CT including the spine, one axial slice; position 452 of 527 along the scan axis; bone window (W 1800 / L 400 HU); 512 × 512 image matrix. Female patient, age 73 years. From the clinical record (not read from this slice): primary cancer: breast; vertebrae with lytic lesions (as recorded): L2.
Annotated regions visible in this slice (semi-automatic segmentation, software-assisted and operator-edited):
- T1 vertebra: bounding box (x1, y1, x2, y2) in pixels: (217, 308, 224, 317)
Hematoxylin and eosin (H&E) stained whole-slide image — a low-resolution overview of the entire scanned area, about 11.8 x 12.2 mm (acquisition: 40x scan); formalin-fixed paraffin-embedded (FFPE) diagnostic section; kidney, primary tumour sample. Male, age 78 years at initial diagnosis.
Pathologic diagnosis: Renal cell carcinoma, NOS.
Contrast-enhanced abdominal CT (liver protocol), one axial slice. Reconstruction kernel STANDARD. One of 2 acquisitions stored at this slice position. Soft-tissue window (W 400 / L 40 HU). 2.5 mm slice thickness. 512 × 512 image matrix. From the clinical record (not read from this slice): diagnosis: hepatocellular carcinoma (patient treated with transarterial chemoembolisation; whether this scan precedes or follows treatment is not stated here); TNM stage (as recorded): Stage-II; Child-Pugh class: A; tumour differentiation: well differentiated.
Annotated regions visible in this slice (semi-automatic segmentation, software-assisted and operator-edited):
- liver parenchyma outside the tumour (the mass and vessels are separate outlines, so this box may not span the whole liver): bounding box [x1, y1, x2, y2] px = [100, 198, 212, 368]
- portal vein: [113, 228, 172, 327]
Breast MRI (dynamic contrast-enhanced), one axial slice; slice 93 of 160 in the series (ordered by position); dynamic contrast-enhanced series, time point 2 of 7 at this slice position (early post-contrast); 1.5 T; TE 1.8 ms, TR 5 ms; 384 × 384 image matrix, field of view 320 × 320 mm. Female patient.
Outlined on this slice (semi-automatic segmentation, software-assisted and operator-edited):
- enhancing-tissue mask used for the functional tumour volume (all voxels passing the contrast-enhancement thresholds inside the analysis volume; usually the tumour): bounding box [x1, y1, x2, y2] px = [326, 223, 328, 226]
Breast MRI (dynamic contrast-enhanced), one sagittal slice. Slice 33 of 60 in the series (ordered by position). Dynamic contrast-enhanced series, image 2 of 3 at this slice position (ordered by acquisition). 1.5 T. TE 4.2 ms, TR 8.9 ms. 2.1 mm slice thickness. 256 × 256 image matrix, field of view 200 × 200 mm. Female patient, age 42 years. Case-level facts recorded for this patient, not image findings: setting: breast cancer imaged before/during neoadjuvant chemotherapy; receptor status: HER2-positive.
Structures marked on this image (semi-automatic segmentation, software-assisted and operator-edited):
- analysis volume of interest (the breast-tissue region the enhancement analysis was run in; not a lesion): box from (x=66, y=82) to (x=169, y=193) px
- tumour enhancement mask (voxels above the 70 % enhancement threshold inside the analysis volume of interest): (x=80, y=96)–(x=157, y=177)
——————
▶ _PROBLEM DETAILS_: Each entry above needs to be output exactly.

▶ _RESULT OF THE EXERCISE_:
CT including the spine, one axial slice; position 452 of 527 along the scan axis; bone window (W 1800 / L 400 HU); 512 × 512 image matrix. Female patient, age 73 years. From the clinical record (not read from this slice): primary cancer: breast; vertebrae with lytic lesions (as recorded): L2.
Annotated regions visible in this slice (semi-automatic segmentation, software-assisted and operator-edited):
- T1 vertebra: bounding box (x1, y1, x2, y2) in pixels: (217, 308, 224, 317)
Hematoxylin and eosin (H&E) stained whole-slide image — a low-resolution overview of the entire scanned area, about 11.8 x 12.2 mm (acquisition: 40x scan); formalin-fixed paraffin-embedded (FFPE) diagnostic section; kidney, primary tumour sample. Male, age 78 years at initial diagnosis.
Pathologic diagnosis: Renal cell carcinoma, NOS.
Contrast-enhanced abdominal CT (liver protocol), one axial slice. Reconstruction kernel STANDARD. One of 2 acquisitions stored at this slice position. Soft-tissue window (W 400 / L 40 HU). 2.5 mm slice thickness. 512 × 512 image matrix. From the clinical record (not read from this slice): diagnosis: hepatocellular carcinoma (patient treated with transarterial chemoembolisation; whether this scan precedes or follows treatment is not stated here); TNM stage (as recorded): Stage-II; Child-Pugh class: A; tumour differentiation: well differentiated.
Annotated regions visible in this slice (semi-automatic segmentation, software-assisted and operator-edited):
- liver parenchyma outside the tumour (the mass and vessels are separate outlines, so this box may not span the whole liver): bounding box [x1, y1, x2, y2] px = [100, 198, 212, 368]
- portal vein: [113, 228, 172, 327]
Breast MRI (dynamic contrast-enhanced), one axial slice; slice 93 of 160 in the series (ordered by position); dynamic contrast-enhanced series, time point 2 of 7 at this slice position (early post-contrast); 1.5 T; TE 1.8 ms, TR 5 ms; 384 × 384 image matrix, field of view 320 × 320 mm. Female patient.
Outlined on this slice (semi-automatic segmentation, software-assisted and operator-edited):
- enhancing-tissue mask used for the functional tumour volume (all voxels passing the contrast-enhancement thresholds inside the analysis volume; usually the tumour): bounding box [x1, y1, x2, y2] px = [326, 223, 328, 226]
Breast MRI (dynamic contrast-enhanced), one sagittal slice. Slice 33 of 60 in the series (ordered by position). Dynamic contrast-enhanced series, image 2 of 3 at this slice position (ordered by acquisition). 1.5 T. TE 4.2 ms, TR 8.9 ms. 2.1 mm slice thickness. 256 × 256 image matrix, field of view 200 × 200 mm. Female patient, age 42 years. Case-level facts recorded for this patient, not image findings: setting: breast cancer imaged before/during neoadjuvant chemotherapy; receptor status: HER2-positive.
Structures marked on this image (semi-automatic segmentation, software-assisted and operator-edited):
- analysis volume of interest (the breast-tissue region the enhancement analysis was run in; not a lesion): box from (x=66, y=82) to (x=169, y=193) px
- tumour enhancement mask (voxels above the 70 % enhancement threshold inside the analysis volume of interest): (x=80, y=96)–(x=157, y=177)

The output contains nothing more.